◆ Extrait choisi ◆
# # # #

UBS AG, sa filiale française et six anciens cadres de la banque sont poursuivis devant le tribunal correctionnel de Paris pour démarchage bancaire illégal, blanchiment de fraude fiscale et complicité de ses délits entre 2004 et 2012. La justice estime à 10 milliards les sommes non déclarées au Fisc. La banque risque une amende de 5 milliards d’euros.

par Marine Babonneaule 9 octobre 2018

Éric Dezeuze est un homme expressif. Assis à côté de la quinzaine de confrères qui constitue la défense – les avocates se comptent sur les doigts d’une main –, Me Dezeuze, conseil de la filiale française d’UBS, farfouille ses dossiers, fronce les sourcils, sourit, feint l’étonnement, remue les mains, balance la tête, entoure vivement des notes au feutre rouge. L’associé de chez Bredin Prat paraît agité. Il ne l’est pas. Il se prépare à plaider sa question prioritaire de constitutionnalité (QPC). Il est un ciseleur en la matière, son œil se noircit. Il était à l’œuvre notamment lors du procès Wildenstein.

# # # #

◆ Exercices ◆
[1] Recopiez le passage de l'article sur le procès d'UBS qui commence par « UBS AG, sa filiale » et se poursuit jusqu'à « 5 milliards d’euros. », en substituant « Lyon » à « Paris ».
[2] Poursuivez la rédaction de l'article sur le procès d'UBS à partir de sa dernière phrase.

◆ Lignes de données ◆
# # # #

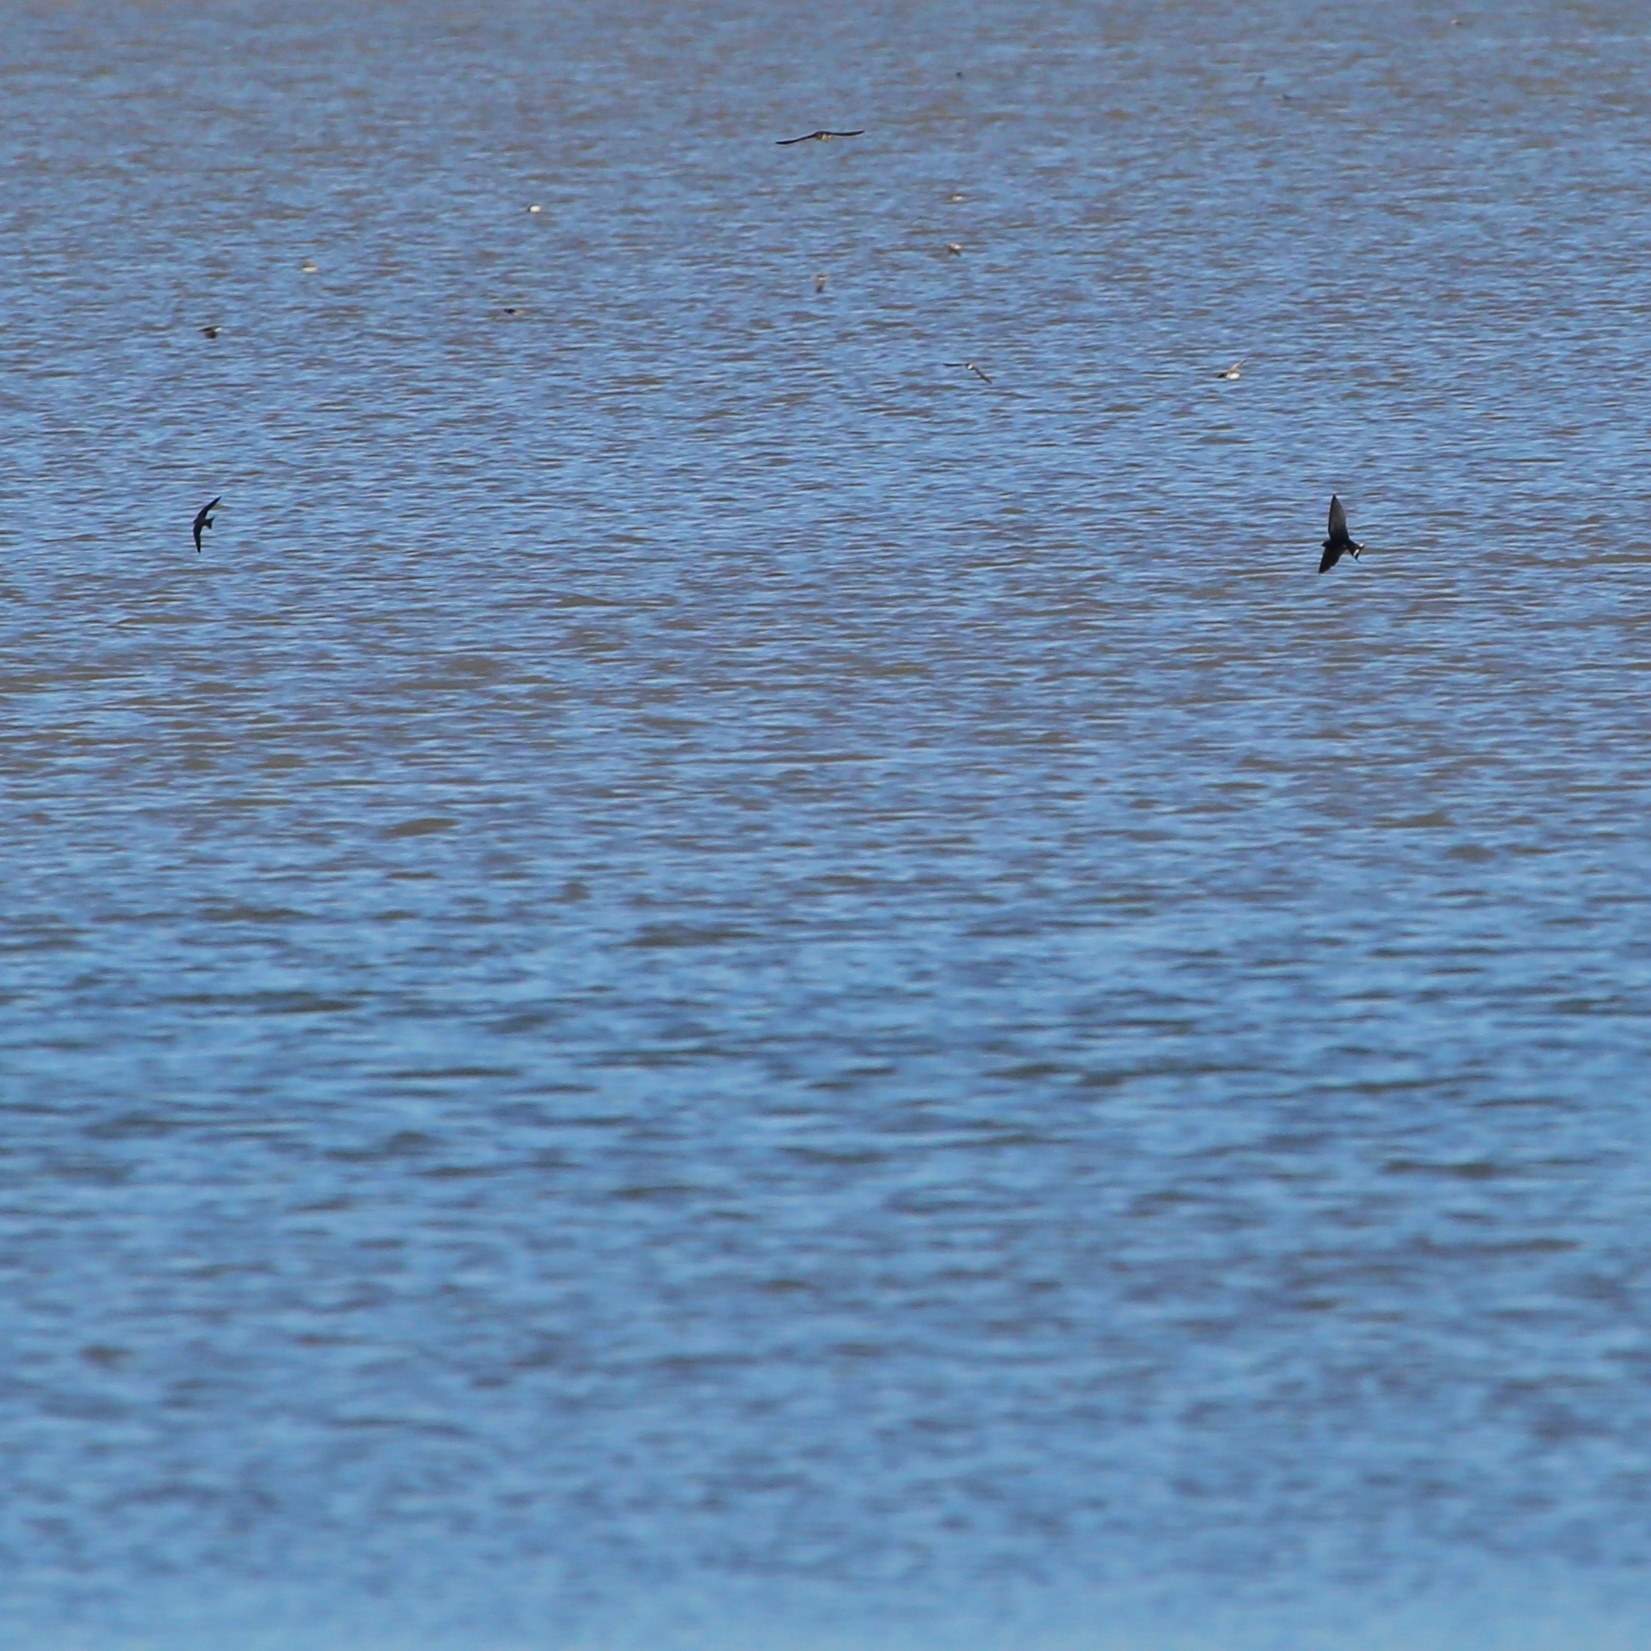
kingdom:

# # # #

◆ Corrigé des exercices ◆
[1]
UBS AG, sa filiale française et six anciens cadres de la banque sont poursuivis devant le tribunal correctionnel de Lyon pour démarchage bancaire illégal, blanchiment de fraude fiscale et complicité de ses délits entre 2004 et 2012. La justice estime à 10 milliards les sommes non déclarées au Fisc. La banque risque une amende de 5 milliards d’euros.

[2]
UBS Suisse (« UBS AG ») est poursuivie pour démarchage bancaire illégal et blanchiment aggravé de fraude fiscale. UBS France est, elle, poursuivie pour complicité de démarchage bancaire illégal et pour complicité de blanchiment de fraude fiscale. Cela a taraudé les avocats. Lundi, devant la 32e chambre correctionnelle de Paris, Éric Dezeuze a expliqué pourquoi la qualification de blanchiment de fraude fiscale pour des faits qui relèvent en réalité, selon lui, de complicité de fraude fiscale porte atteinte au principe d’égalité et n’est en réalité qu’une manœuvre « arbitraire » des magistrats1. « Hypocrisie judiciaire et juridique. […] Il y a une rupture d’égalité car le régime applicable est radicalement différent. Un fait identique, un manquement identique peuvent-ils être, au gré de la qualification choisie, soumis à deux incriminations différentes avec deux régimes juridiques radicalement différents ? »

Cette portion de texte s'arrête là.